File works fine.An axe if not fine WW chisel.If you put to sharp an edge on that Husky axe it will just chip the edge.


----------



## FishFactory (Nov 8, 2013)

Use a bastard file.......it puts a razor edge on them that holds. Its faster than a stone and much easier.


----------



## Wayne Dyas (Nov 12, 2012)

How bad is the edge now. If it's very dull you might want to get it close before using a file on it. After that using a stone on it would be good but I don't think I would go to 8000 grit. Your 220 is probably good enough.


----------



## herrwood (Mar 23, 2014)

At the link a Pdf booklet with a lot of good info on axes including sharping. Its about 40 pages the 1st 20 is about the company the last 20 is good general information

http://www.grandforest.us/TheAxeBook.pdf


----------



## GeorgeC (Jul 30, 2008)

An axe is an axe. You ain't goina shave with it. I get the edge reasonable close on my bench grinder and then finish with files.

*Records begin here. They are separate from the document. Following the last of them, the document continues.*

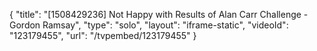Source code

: {
    "title": "[1508429236] Not Happy with Results of Alan Carr Challenge - Gordon Ramsay",
    "type": "solo",
    "layout": "iframe-static",
    "videoId": "123179455",
    "url": "\/tvpembed\/123179455"
}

Now I do have a Tomahawk hatchet that has seen some very good edges.

George


----------



## FrankC (Aug 24, 2012)

This is the site I send visitors to wanting info on sharpening axes:
http://www.bushcraftuk.com/forum/showthread.php?t=22814


----------



## FishFactory (Nov 8, 2013)

Be careful with a grinder. You can harden the edge with the heat and make it brittle and very hard to cut with a file...... Just like a saw chain.....i don't grind unless absolutely necessary ...... Axe as saw chain.


----------



## chipslinger (Oct 20, 2013)

With the right file and minimal practice you can draw-file most axes to near arm shaving edge. Practice mounted firmly in a vice before sitting on a stump in the woods doing it. Most people I teach how to properly use a file cant stop using them afterward. If your edge has large dents/chips I would personally leave them there. Grinding them out takes a pile of work to do it properly without overheating. Good luck!


----------



## GISer3546 (Jan 30, 2013)

Thanks guys i will give it a try and see how good i can make it.


----------



## epicfail48 (Mar 27, 2014)

Machetes, axes and other rough chopping tools are wasted on good stones. Like everybody else has said, a file will produce a satisfactory edge. If the edge is really beat up, start with a double cut file to bring back the pointy, then switch to a single or bastard cut mill file and draw file the edge.

Pro tip, same process works well on survival knives in a pinch


----------